EXERCISE: Write out exactly the lines from the one containing "ActivateFlags, Object)]* +" through the last line of the records below, including both.

Start of DATA

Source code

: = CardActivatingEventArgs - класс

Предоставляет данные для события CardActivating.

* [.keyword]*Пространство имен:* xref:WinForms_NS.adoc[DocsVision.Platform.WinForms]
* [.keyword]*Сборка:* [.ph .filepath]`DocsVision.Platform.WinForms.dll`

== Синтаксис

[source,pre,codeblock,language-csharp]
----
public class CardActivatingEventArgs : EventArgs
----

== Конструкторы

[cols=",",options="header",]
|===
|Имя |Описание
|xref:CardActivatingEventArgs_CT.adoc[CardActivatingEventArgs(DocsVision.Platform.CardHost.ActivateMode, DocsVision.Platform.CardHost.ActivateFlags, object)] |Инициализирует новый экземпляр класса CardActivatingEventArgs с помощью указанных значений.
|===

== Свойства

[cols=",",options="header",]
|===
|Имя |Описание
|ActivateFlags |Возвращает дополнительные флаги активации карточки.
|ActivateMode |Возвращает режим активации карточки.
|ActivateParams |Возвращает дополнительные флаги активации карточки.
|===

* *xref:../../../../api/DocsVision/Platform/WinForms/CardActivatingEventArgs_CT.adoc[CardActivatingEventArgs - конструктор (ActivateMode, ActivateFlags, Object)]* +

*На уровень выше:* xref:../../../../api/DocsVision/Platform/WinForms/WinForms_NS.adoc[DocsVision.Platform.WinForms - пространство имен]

End of DATA

RESULT OF THE TASK:
* *xref:../../../../api/DocsVision/Platform/WinForms/CardActivatingEventArgs_CT.adoc[CardActivatingEventArgs - конструктор (ActivateMode, ActivateFlags, Object)]* +

*На уровень выше:* xref:../../../../api/DocsVision/Platform/WinForms/WinForms_NS.adoc[DocsVision.Platform.WinForms - пространство имен]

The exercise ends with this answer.